I’m not sure where this leaves us as a species, but once our minds are rendered impotent compared to a computer, all we have left are our bodies and our primitive feelings. Existence, even immortal existence, could be rendered utterly meaningless. That flaw, that has driven humanity so far, to discover meaning, always asking “why?” and “how?” will certainly be our undoing once there is no purpose to answering those questions.

Succesful Institutions and the Republican Party

With Ted Cruz dropping out of the Republican race for the President, Donald Trump is left as the only truly viable candidate for the nomination. While this may be the will of the American voter, it is a failure of the Republican Party as an institution.

The Republican Party guides conservative thought into a useful and effective organization which seeks to advance those political interests, or it did at one time. The arc of this presidential election so far has mirrored the destruction of the Republican Party as an effective institution. As the party’s split, largely along racial lines in the 1960’s, as discussed in an earlier post, the GOP became the sole political party advocating conservativism. Since that time they have had an increasingly catastrophic failure in branding and while at the same time becoming sclerotic. While Republicans won national elections 7 times since 1968, they have failed to expand their party, they have stood still while the country has not.

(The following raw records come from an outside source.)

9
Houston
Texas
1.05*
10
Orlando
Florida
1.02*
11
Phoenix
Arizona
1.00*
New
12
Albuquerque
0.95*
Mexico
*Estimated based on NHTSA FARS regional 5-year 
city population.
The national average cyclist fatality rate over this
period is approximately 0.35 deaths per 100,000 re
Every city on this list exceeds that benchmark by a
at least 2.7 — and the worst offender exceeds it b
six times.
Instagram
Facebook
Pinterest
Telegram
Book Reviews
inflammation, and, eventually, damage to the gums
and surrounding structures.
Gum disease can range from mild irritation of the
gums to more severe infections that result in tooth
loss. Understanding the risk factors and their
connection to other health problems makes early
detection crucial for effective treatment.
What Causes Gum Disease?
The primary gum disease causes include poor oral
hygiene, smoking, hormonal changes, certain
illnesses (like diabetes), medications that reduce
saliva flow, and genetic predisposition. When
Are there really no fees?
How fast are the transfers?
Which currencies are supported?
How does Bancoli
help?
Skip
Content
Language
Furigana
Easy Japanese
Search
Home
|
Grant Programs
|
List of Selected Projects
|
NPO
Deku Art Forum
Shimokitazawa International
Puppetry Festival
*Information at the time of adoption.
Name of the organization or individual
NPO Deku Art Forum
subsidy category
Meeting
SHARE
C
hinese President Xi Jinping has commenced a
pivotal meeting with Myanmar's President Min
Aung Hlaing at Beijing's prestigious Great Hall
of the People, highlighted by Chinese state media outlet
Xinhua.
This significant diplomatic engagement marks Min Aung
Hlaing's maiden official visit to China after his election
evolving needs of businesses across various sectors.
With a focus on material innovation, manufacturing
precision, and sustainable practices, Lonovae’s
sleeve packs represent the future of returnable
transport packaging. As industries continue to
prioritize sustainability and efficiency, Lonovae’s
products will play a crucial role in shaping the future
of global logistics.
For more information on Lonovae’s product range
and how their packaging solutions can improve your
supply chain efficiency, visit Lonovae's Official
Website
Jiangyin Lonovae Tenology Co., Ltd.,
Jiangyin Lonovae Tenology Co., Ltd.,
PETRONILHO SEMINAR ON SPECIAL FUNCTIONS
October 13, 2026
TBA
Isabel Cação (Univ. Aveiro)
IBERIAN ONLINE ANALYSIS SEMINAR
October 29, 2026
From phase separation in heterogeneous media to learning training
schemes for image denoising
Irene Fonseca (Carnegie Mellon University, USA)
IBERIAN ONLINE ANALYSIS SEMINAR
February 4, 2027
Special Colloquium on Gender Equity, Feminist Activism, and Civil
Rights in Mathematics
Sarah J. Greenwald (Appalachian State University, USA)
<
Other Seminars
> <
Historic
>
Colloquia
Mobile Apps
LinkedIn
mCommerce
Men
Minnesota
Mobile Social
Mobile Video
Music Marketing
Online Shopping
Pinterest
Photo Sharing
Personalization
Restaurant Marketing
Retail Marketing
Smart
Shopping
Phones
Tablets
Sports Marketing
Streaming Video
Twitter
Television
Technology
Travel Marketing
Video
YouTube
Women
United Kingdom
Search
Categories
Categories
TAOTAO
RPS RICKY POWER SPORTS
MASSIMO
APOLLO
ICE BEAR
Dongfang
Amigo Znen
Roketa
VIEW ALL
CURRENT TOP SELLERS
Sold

They have failed to counter the argument that they are a party for wealthy white men. The evolution of American demographics have doomed the party due to its lack of foresight. Republicans were going to have a difficult time winning the Presidential election regardless of who there candidate was, simply because homosexuals, young people, women, Blacks, Hispanics, Asians, and Native Americans do not vote Republican in large enough numbers.

There other major failure is more recent. In an effort to overcome their demographic challenges the Republican Party co-opted and then ignored grassroots conservatives. The Tea Party was a robust movement with both major funding and an active and motivated core of supporters. Republicans gleefully allowed Tea Party candidates to run on Republican tickets in order to win seats in local and statewide elections and then failed (and over-promised) to enact their reforms. This has led to disillusionment with the Republican “establishment”.

The final major failure of the Republican Party has been cowardice. Key figures in the Party have allowed someone who represents both of their major flaws to become the front runner without disavowing him. Donald Trump has doubled down on their branding failure by representing the GOP’s old base of constituents with xenophobia and racism AND by railing against the Establishnent’s failure to take seriously the reforms demanded by conservative activists.

Some responsibility lies with the Obama administration for failing to take the Republican view into consideration and passing the Stimulus package and the Affordable Care Act without many and any Republican votes, thus alienating the group further. But the majority of the blame falls squarely on the Republican Party for allowing a duplicitous demagogue to hijack their institution.

The GOP is a failed institution, one which now, with the face of their Party as Donald Trump, no longer even supports reasonable conservative values. The real problem here is that it is bad for the nation to not have an organization that can properly harness major political thought but also to not have any counter for the Democratic Party. It is not good to have large swaths of the government controlled by a single party that does not have to refine its message, or moderate its most extreme impulses. Democrats will not win on the strength of their ideals, but on the basis of having no organized opposition. Ted Cruz was a poor candidate in this sense as well, but Donald Trump has signaled the death-knell of the Republican Party, and we will not have to wait until Election Day to discover that.